Gov. Kathy Hochul, through her executive budget this week, pitched $50 million in state money to redesign the busy transit hub in Jamaica, Queens, which hasn’t seen an upgrade in more than 20 years.
The proposal came less than three months after the City Council approved a sweeping rezoning plan that clears the way for developers to build 12,000 new homes across 230 blocks in the area.
The rezoning and transit improvements are a sign that drastic changes are coming to the neighborhood. But longtime residents argue Jamaica and its namesake train station have been neglected for decades, and are only now seeing investments because of the incoming housing boom.
A map laying out the rezoning approved for Jamaica, Queens last year.
Courtesy NYC Department of City Planning
The commuter hub is the city’s third-busiest train station. It sees 200,000 people every weekday, a number that’s slated to grow due to the rezoning. Long Island Rail Road riders can get from the hub to Manhattan and Downtown Brooklyn in 20 minutes. The station connects to more than 10 bus routes, as well as the JFK AirTrain. The E, J and Z subway lines also connect underground.
The place is also incredibly difficult to navigate.
The station has taken on a new role as a busy transfer point for Long Island Rail Road commuters since Grand Central Madison opened in early 2023. Regular commuters and occasional travelers alike find the station’s myriad signs and escalators dizzying.
“ I was a little confused today, actually,” said Alexis D’Antoni, a flight attendant with JetBlue who was hustling to JFK. She’s traveled all over the world and said many transit systems, like Tokyo’s, are easier to manage than Jamaica station. “They could do a little better, making this easier to navigate. “They could do a little better, making this easier to navigate.”
But many Jamaica residents remain skeptical the city will deliver enough resources to meet the neighborhood’s current need, let alone the increased demand that will come with more housing and transit riders.
“ There’s no infrastructure.

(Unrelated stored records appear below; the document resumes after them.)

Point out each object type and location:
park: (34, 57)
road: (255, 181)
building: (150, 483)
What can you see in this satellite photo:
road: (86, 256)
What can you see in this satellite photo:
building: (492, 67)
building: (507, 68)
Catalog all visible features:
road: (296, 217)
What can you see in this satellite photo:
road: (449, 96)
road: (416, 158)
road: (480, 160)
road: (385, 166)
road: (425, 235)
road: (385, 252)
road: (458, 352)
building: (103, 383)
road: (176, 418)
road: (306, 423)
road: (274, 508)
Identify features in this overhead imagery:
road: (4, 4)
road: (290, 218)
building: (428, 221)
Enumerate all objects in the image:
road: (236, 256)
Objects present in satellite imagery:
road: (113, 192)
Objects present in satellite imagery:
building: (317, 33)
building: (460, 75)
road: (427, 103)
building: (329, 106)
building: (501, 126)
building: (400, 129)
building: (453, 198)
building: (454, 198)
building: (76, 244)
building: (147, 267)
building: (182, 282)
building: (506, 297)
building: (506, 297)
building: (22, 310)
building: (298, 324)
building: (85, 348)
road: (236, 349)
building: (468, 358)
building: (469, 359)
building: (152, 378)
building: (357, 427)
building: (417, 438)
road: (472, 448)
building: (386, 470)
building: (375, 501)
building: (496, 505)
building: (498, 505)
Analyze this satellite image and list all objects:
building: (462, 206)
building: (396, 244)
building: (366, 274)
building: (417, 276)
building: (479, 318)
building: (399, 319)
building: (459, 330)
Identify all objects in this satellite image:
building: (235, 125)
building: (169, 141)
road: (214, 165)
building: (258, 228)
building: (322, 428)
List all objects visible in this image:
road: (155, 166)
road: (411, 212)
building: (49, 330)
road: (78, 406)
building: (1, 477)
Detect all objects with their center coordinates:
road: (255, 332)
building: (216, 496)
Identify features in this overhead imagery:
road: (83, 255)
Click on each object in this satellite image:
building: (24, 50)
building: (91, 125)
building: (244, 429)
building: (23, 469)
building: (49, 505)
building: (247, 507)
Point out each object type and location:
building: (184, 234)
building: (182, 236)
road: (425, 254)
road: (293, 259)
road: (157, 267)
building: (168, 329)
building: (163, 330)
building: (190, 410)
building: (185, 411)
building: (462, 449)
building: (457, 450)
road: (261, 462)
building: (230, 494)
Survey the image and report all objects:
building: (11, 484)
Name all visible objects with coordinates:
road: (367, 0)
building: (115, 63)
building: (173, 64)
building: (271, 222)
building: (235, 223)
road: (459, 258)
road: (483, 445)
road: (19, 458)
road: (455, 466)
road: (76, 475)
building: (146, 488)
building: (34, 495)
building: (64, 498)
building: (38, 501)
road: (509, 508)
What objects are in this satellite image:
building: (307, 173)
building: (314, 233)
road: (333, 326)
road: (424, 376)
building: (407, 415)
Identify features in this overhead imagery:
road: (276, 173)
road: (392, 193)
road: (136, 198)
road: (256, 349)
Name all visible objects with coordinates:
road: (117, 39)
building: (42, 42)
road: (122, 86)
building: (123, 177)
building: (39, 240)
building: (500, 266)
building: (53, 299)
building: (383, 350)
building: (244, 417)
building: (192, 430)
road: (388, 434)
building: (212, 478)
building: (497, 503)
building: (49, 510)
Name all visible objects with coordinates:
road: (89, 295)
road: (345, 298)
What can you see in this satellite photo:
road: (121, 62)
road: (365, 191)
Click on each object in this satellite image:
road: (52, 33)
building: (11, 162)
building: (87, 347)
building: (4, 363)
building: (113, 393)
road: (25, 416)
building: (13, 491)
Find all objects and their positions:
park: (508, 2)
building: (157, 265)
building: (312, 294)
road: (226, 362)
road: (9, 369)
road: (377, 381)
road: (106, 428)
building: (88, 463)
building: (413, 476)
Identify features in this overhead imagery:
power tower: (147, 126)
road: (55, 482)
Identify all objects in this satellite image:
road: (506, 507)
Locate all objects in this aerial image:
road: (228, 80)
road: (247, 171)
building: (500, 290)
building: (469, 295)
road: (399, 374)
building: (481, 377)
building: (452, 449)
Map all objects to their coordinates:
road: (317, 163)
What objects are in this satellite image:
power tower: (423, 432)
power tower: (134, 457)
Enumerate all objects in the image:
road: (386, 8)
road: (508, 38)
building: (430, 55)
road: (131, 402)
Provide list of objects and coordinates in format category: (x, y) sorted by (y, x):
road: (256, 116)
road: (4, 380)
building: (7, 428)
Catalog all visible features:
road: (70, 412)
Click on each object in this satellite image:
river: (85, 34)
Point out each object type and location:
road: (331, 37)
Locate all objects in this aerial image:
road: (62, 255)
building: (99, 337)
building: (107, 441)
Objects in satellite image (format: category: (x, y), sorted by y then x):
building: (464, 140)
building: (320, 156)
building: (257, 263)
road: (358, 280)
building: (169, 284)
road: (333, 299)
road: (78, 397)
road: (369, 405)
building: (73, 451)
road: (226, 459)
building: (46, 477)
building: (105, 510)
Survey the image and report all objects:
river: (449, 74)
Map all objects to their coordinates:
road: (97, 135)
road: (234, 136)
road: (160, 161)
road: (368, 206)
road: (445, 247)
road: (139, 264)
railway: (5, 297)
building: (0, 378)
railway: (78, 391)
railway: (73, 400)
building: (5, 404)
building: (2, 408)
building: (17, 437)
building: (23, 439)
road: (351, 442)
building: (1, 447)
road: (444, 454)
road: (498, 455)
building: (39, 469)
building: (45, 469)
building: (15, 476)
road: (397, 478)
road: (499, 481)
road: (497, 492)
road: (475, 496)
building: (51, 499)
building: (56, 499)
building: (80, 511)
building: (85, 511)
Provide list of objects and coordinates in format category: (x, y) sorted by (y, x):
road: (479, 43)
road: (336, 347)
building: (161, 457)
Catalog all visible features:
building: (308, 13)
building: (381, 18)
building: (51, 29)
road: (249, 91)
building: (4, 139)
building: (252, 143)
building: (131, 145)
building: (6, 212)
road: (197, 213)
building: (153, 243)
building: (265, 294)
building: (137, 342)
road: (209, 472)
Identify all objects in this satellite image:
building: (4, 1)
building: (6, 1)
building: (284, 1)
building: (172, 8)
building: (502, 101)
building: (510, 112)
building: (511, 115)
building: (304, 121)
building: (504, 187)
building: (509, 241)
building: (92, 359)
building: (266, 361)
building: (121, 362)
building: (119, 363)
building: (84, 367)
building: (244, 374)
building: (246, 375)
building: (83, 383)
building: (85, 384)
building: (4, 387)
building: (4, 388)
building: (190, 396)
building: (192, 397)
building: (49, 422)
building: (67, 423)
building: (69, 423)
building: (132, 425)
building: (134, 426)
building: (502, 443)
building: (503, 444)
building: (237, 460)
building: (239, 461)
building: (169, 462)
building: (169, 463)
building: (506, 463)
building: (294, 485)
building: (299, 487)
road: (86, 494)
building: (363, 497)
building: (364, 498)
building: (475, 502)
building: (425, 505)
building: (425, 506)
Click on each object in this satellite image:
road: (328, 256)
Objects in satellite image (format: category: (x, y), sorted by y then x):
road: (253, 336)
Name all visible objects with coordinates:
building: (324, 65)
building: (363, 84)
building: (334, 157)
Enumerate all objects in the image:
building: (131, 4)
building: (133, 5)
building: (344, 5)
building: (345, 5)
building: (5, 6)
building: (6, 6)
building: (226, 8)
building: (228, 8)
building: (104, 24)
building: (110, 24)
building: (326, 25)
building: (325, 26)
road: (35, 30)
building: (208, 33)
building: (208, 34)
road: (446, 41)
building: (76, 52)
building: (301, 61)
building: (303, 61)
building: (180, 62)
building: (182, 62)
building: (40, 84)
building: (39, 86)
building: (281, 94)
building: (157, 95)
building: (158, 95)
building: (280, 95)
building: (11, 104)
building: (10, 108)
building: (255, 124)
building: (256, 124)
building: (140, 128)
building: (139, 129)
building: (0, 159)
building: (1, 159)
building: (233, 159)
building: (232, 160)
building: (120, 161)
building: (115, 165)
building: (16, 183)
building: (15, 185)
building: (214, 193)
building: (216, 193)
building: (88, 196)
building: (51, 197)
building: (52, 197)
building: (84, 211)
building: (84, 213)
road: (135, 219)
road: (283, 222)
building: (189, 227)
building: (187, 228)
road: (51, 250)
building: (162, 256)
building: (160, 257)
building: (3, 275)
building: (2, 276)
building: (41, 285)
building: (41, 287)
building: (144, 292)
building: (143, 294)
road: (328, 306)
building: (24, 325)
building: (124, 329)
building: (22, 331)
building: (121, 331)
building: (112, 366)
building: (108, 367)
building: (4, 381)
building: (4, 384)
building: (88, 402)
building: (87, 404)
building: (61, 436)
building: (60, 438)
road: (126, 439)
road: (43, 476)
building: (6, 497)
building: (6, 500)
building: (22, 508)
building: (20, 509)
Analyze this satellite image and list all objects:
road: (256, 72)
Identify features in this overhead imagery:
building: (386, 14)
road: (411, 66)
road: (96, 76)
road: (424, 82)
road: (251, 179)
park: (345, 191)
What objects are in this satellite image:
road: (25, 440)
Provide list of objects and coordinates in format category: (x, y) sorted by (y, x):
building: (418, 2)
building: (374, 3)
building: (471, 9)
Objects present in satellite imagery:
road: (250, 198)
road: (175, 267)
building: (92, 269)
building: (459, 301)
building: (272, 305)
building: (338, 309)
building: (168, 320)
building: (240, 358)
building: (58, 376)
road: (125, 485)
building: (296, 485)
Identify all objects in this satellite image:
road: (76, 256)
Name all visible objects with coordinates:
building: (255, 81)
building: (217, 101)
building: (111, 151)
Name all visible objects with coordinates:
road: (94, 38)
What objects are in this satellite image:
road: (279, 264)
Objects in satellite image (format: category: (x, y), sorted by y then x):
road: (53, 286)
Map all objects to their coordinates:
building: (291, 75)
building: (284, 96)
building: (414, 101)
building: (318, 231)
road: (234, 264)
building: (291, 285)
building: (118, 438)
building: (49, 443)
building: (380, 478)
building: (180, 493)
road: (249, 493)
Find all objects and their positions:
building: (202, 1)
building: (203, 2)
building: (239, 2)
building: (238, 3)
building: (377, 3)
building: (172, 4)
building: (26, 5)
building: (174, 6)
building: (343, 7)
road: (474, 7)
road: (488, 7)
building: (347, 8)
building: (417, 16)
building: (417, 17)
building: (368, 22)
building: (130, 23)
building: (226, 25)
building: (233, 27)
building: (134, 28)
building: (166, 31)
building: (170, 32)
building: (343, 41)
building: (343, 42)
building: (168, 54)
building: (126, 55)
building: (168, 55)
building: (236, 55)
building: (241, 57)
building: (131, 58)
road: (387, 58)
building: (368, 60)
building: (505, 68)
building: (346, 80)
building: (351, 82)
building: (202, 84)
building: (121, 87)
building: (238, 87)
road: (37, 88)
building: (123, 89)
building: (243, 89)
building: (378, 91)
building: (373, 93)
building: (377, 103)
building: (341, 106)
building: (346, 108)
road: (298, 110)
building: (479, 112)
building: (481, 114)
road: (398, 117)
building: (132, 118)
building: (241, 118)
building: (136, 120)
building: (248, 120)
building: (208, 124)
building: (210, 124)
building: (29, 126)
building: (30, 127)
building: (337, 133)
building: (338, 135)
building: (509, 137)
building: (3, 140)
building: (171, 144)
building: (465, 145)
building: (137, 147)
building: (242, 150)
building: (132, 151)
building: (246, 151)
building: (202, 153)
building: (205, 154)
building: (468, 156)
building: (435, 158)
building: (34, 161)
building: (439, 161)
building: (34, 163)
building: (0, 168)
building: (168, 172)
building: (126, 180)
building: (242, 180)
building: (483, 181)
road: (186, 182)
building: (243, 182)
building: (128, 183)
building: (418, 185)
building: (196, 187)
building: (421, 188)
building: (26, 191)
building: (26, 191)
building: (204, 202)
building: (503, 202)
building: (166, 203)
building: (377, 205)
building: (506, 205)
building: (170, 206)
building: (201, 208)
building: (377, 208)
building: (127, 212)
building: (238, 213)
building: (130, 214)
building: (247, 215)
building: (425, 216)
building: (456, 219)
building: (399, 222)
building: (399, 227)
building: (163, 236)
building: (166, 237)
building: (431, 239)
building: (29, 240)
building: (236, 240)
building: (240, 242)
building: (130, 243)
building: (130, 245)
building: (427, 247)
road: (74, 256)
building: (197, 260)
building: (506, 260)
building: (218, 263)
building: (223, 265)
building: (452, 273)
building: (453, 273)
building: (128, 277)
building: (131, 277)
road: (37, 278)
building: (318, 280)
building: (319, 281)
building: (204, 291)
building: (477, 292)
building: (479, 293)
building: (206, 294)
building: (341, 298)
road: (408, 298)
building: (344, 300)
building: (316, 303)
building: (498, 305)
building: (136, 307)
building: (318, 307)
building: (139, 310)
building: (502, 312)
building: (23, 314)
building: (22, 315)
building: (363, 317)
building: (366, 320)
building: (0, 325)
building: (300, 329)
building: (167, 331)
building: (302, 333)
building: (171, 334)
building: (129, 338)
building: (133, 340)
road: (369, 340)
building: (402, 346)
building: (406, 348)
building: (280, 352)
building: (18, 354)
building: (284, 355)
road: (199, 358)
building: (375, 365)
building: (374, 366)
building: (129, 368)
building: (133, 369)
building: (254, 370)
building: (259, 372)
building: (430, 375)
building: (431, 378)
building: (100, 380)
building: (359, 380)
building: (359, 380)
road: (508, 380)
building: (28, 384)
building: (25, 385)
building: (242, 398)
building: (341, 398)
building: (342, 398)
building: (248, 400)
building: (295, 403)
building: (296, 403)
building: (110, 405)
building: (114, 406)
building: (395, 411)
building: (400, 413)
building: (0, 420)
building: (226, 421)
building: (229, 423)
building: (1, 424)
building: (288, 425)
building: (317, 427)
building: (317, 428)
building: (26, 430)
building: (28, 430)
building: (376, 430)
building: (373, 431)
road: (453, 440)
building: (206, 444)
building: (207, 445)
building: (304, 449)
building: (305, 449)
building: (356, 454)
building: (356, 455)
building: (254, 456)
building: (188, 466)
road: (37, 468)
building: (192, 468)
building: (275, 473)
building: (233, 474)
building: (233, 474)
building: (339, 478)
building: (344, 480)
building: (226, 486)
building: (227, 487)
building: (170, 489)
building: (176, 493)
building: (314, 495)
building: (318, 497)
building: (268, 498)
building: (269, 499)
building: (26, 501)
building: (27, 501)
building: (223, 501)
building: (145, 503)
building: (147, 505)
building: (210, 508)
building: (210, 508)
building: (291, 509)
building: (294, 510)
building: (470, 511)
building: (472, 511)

There’s only one school in the area. There’s no other schools. So where are all these children gonna go?” said Yesenia Graham, 45, who runs One Stop Home Service, the apartment rental company her father started more than 50 years ago.
More apartment towers keep popping up in Jamaica, Queens.
Stephen Nessen / Gothamist
City officials included $315 million for sewer upgrades and $50 million to build new public plazas as part of the rezoning. But those projects are expected to take 15 years to finish.
Jasmin Tepale, senior lead for community planning at the Department of City Planning, said part of the rezoning allows for schools to be located in private buildings.
“It’s one way that we can open up options for new schools in the future,” Tepale said.
The rezoning doesn’t address Graham’s other top concerns.
“Garbage not being picked up as often as possible,” she said, pointing out the window to a pile of Lime scooters tipped over on the ground. “We still have extreme amounts of homeless, extreme amounts of drug abusers. We just had somebody OD on our corner a week-and-a-half ago.”
Many local Queens residents argued the city and state’s plan to redevelop Jamaica ignores the neighborhood’s current residents.
Stephen Nessen / Gothamist
Jazmin Vega, who works at a construction company in the neighborhood, said major upgrades to Jamaica station are a long time coming.
”That train station is madness,” she said. But she also said adding more housing to the area also seemed like madness.
“We’re being sandwiched one on top of the other, so I don’t know how that’s going to play out in the long run,” she said. “ The businesses are leaving, so you going to bring more people and you’re not going to give them any places to shop, cook, live, buy clothes.”
Skeptics of the rezoning can look to the other side of the tracks from Jamaica station to see what’s coming. There, a massive 30-story apartment building called The Crossing towers over a stretch of clothing shops, chains and small grocery stores along Jamaica Avenue.
“On a flight attendant salary, and there’re a lot of us that live in this building, it is beneficial and then location wise,” said Kelsey Grace, 31, who lives in the building, which opened in 2021 and has a sun deck, a fitness room and a media lounge.
Franklin Wilson, 42, who lives in Harlem but commutes via the LIRR to St. Albans to his job as a minister, said the money spent on upgrading Jamaica station could be better used.
He said the governor should add services to help existing Queens residents get to and from hubs like Jamaica more easily, rather than upgrade the station for the newcomers.
“Those areas out there are transit deserts,” he said. “It’s very difficult to get there.”